» **Quoted passage**:
** START **
This was originally intended to be a review of Catch Me If You Can, but since the show is over, it’s going to be a commentary and reflection on a show that somehow managed to capture my heart. Catch Me If You Can isn’t the best show I’ve ever seen, but it has its own sort of magic. I saw it four times before it closed, and each was a very different experience.
The first time I saw the show was three days after the Tony Awards, and while the energy in the audience was amazing, my enjoyment was also coloured by the fact that it was my first theatrical experience in more than half a decade. I’ve never been a fan of big, showy performances, but this one had just enough depth to hold my attention. And the showy numbers worked in the context of the musical, since it is meant to be Frank Abagnale Jr’s “show.” At that performance, the only song I knew was “Don’t Break the Rules,” because it had been performed at the Tony Awards. It’s unusual for me to not have any knowledge of a show prior to seeing it, but it definitely made this one a lot more fun. I’d forgotten how much I enjoyed experiencing a performance for the first time. And the most shocking part? My reaction after it was over: I’d see that again. I NEVER want to immediately see a show a second time. There’s always so much more out there to see. This one, though, I was quite happy to have a repeat viewing of.
So then came the second time. The plan for that day was a bit different, since I was planning on seeing the Catch Me If You Can matinee and the evening performance of Follies in the same day. Because the shows are so different, I wasn’t sure how seeing both in one day would affect my enjoyment. As it turns out, I had nothing to worry about. Our seats for Catch Me If You Can were further back, but also closer to centre stage than the first time, which changed the whole perspective. And if I thought that the first time was good, the second was absolutely spectacular. Because I had seen the show previously, this time I was able to focus on points other than the plot. Things like the dancers, the orchestra, the dancers, the costumes, and oh yeah, the dancers. I may have spent a disturbingly significant amount of time watching the dancers… who were phenomenal. And have legs that go on for miles… Sorry, slightly distracted by memories. Where was I? Oh yes, being able to pay attention to non-plot related moments. Right, dancers.
On to show number three. This time, I was seeing it with one person who had also seen it previously, and two people who were seeing it for the first time. It made for an intriguing mix. Our seats were in roughly the same area as the second time I’d seen the show, just a few rows forward, still just off centre. And this time I found myself paying attention to the technical side of the performance. Not in a way that was distracting from my enjoyment, but rather in a way that made me feel nostalgic for the days when I dreamed of working on a Broadway show. I found myself wondering where exactly the stage manager was sitting, what the backstage looked like, how the crew stored set pieces, etc. It was actually quite refreshing to watch a show from the perspective of both someone who had seen it before and someone who had once worked in technical theatre. Yes, maybe I picked up some moments that the average audience member wouldn’t have seen, but for me, it added to the experience. And getting to watch with friends who hadn’t seen it before didn’t hurt either.
** END **
» **Problems to solve**:
1. Copy out the passage from the Catch Me If You Can reflection, starting at "This was originally" up to and including "very different experience.".
2. Pick up the Catch Me If You Can reflection after its final sentence and continue it.

» **Material provided**:
** START **
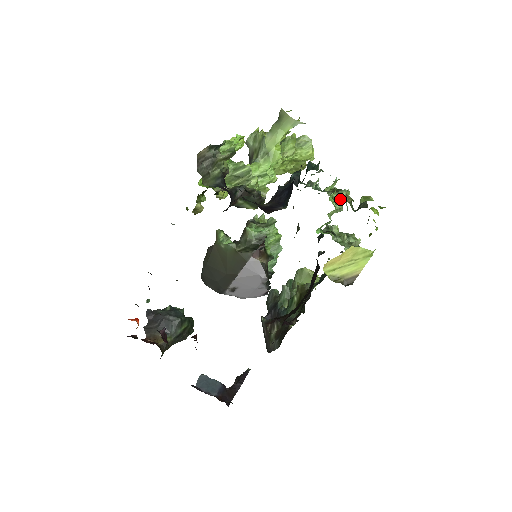
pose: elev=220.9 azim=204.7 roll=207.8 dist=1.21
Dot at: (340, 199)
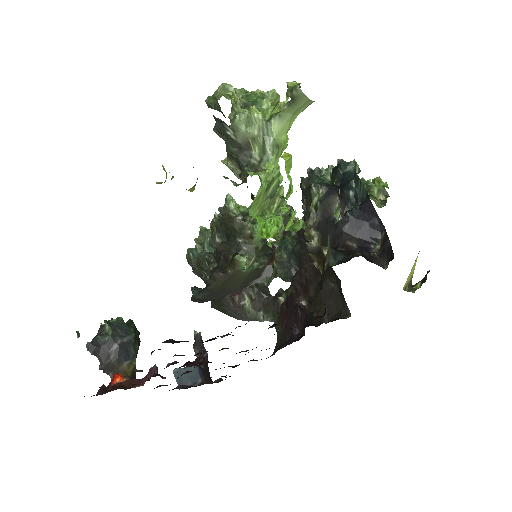
Dot at: (376, 198)
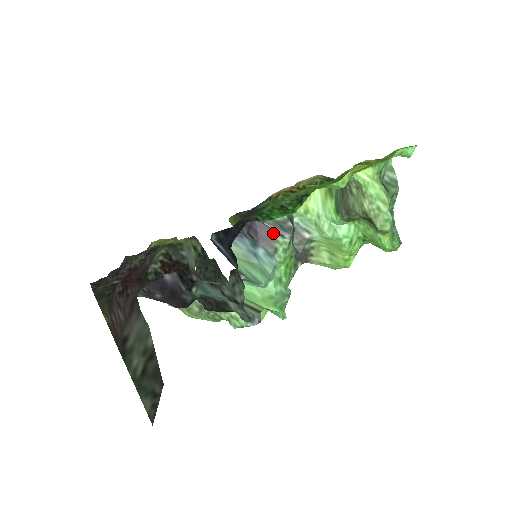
** END **
» **Answers in order**:
1.
This was originally intended to be a review of Catch Me If You Can, but since the show is over, it’s going to be a commentary and reflection on a show that somehow managed to capture my heart. Catch Me If You Can isn’t the best show I’ve ever seen, but it has its own sort of magic. I saw it four times before it closed, and each was a very different experience.

2.
The fourth and final time that I saw Catch Me If You Can was the closing performance. And that took a little bit of finagling. I didn’t really have the money to see it again, but the idea of seeing that final show had gotten lodged in my mind and I refused to give up on it. Solution: ask my mother for a ticket to it for my birthday (which was only a few days later). Although she initially didn’t want to, after a discussion involving, “You asked me what I wanted, I’m telling you,” I had my ticket.
I’d never been to a closing performance before, aside from shows I’ve worked on, so I only had a vague idea of what to expect. I was so wrong. I’d expected energy, but this was an already electrified audience that was then supercharged. From the moment the opening announcement began, it seemed that everyone sat just a little more forward. Places where I’ve never heard applause had the audience clapping. And the moments that have always had cheering, well, you can imagine. And I, who has first-hand experience in seeing what audience energy can do to a cast and crew, got to watch the show pick up that energy and start to feed it right back. It’s almost impossible for a cast to not savour every moment of a final performance, but it was truly amazing to actually watch it happen.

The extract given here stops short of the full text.